A few months later I was in the Saginaw area doing some research and I gave Ralph a call. As soon as he heard that I was actually in the area, he asked me to come on over and visit. I asked for was okay if my brother came along?

"Is he a pain in the ass?" Ralph asked.

I replied that my brother was okay.

"Alright," Ralph sighed, "you just keep an eye on him."

That was typical Ralph.

His house was a spotless cozy little place on the west side of Saginaw. The room where Ralph had established his "office" was a small bedroom in the house. On one wall was a series of steel shelves that ran the length of the room from floor to ceiling which were absolutely packed with 4 inch wide black binders.

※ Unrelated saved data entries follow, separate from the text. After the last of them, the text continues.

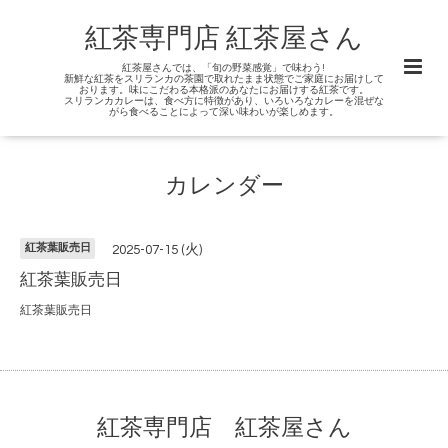
紅茶専門店 紅茶屋さん
紅茶屋さんでは、「旬の野菜感覚」で味わう!
新鮮な紅茶をスリランカの茶園で取れたまま状態でご家庭にお届けして
おります。味にこだわる本格派のあなたにお届けする紅茶です。
スリランカカレーは、食べ方に特徴があり、いろいろなカレーを混ぜな
がら食べることによって深い味わいが楽しめます。
カレンダー
紅茶葉販売日
2025-07-15 (火)
紅茶葉販売日
紅茶葉販売日
紅茶専門店 紅茶屋さん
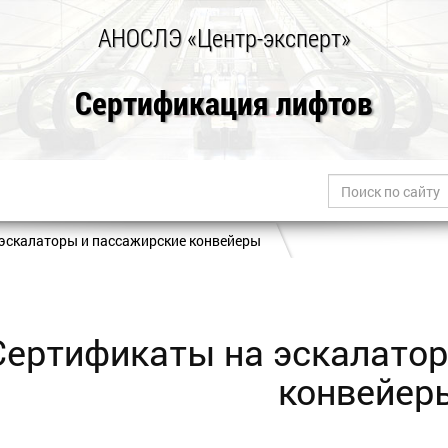
АНОСЛЭ «Центр-эксперт»
Сертификация лифтов
эскалаторы и пассажирские конвейеры
Сертификаты на эскалатор
конвейер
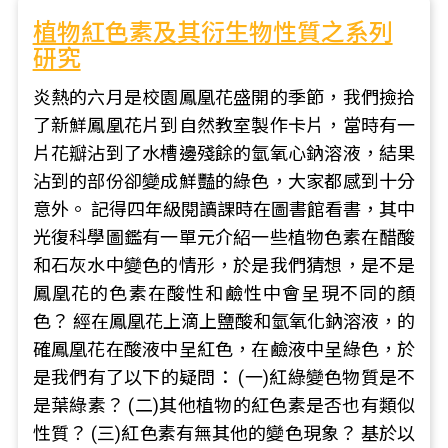
植物紅色素及其衍生物性質之系列
研究
炎熱的六月是校園鳳凰花盛開的季節，我們撿拾
了新鮮鳳凰花片到自然教室製作卡片，當時有一
片花瓣沾到了水槽邊殘餘的氫氧心鈉溶液，結果
沾到的部份卻變成鮮豔的綠色，大家都感到十分
意外。 記得四年級閱讀課時在圖書館看書，其中
光復科學圖鑑有一單元介紹一些植物色素在醋酸
和石灰水中變色的情形，於是我們猜想，是不是
鳳凰花的色素在酸性和鹼性中會呈現不同的顏
色？ 經在鳳凰花上滴上鹽酸和氫氧化鈉溶液，的
確鳳凰花在酸液中呈紅色，在鹼液中呈綠色，於
是我們有了以下的疑問： (一)紅綠變色物質是不
是葉綠素？ (二)其他植物的紅色素是否也有類似
性質？ (三)紅色素有無其他的變色現象？ 基於以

These were Ralph's photos and when he pulled one of those binders out of place it was so packed with pictures that the cover sprang open. It was jaw-dropping and your first impression was to gasp "wow."

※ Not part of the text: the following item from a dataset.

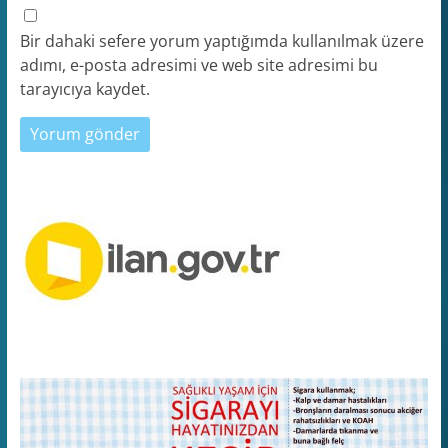
Bir dahaki sefere yorum yaptığımda kullanılmak üzere
adımı, e-posta adresimi ve web site adresimi bu
tarayıcıya kaydet.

I began telling him that I was working on a story about the shipwreck of the OAKLAND and that no photographs of the steamer existed.

"Oh don't go sayin’ that," he said quietly as he reached for one of the binders.

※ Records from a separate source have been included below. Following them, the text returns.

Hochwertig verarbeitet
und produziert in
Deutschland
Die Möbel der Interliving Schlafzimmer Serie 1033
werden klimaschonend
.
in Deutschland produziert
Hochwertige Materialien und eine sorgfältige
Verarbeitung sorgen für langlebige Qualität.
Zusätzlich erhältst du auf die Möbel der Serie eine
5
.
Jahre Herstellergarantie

Thumbing through the binder a bit he stopped at one page and there was the single existing photograph of the OAKLAND.

As we went through his photos that day we came upon a picture of the steamer ANDASTE. I commented that was a great shot of the ANDASTE and I had never before seen it from that angle.

"What was her sister ship?" Ralph asked quietly.

"The CHOCTAW," I responded reflexively.

"How can you tell the two apart?" Ralph quickly fired back.

"The ANDASTE had three windows in the front of her pilothouse," I answered again reflexively, "and the CHOCTAW
had four."

Ralph just gave a smirk, closed at book of photos and returned it to the shelf. It took a few seconds for what had just happened to sink in to me. Then I looked over at Ralph, put my hands on my hips and said,

"You just tested me you old fart! Didn’t ya’?”

Ralph simply smiled.

That day I brought Ralph a copy of each of my books and then autograph them for him. They went immediately into his collection and I'm not sure if he ever really read them. That's the way it goes with "collectors" if you want to visit them, see their collection, talk about their collection and be welcome to return you must take something in tribute.

As the years went by Ralph and I often exchange letters, he sent me stacks of photographs and when I was in the Saginaw area I tried to make a point to visit. Those were near magical times when we would sit in that cramped little office with a jewelers loop and study the details of old photographs. Ralph also had a brain full of true stories about people that he knew who had worked Great Lakes. I had occasion to work his stories into my books. He knew captains of vessels and people who had made a career working the lakes.

As time went by we both got older and Ralph even admitted that he was starting to, "slip a bit." On one occasion I was talking to him about my latest book.

"When are you gonna send me the damn thing." Ralph goaded.

Looking over his shoulder I saw that I had sent him the book it was on the shelf right behind him. I stood up took the book off the shelf and said, “here it is!”

"Get the hell otta’ here smart ass." He snarled with a grin.

Along the road of being an author you get the chance to meet a lot of traffic people. Ralph Roberts was someone that I was always proud to boast as being my friend. Now Ralph is gone at the ripe old age of 88 and I cannot help but think that although he assured me, many years ago, that his collection would be very well taken care of, still the Great Lakes maritime community has now lost someone special.

I am also sure that somewhere in the great beyond Ralph is watching as I write this and grumbling that he is going to kick my ass for doing it. To that I reply, "tough rocks ya’ old fart.”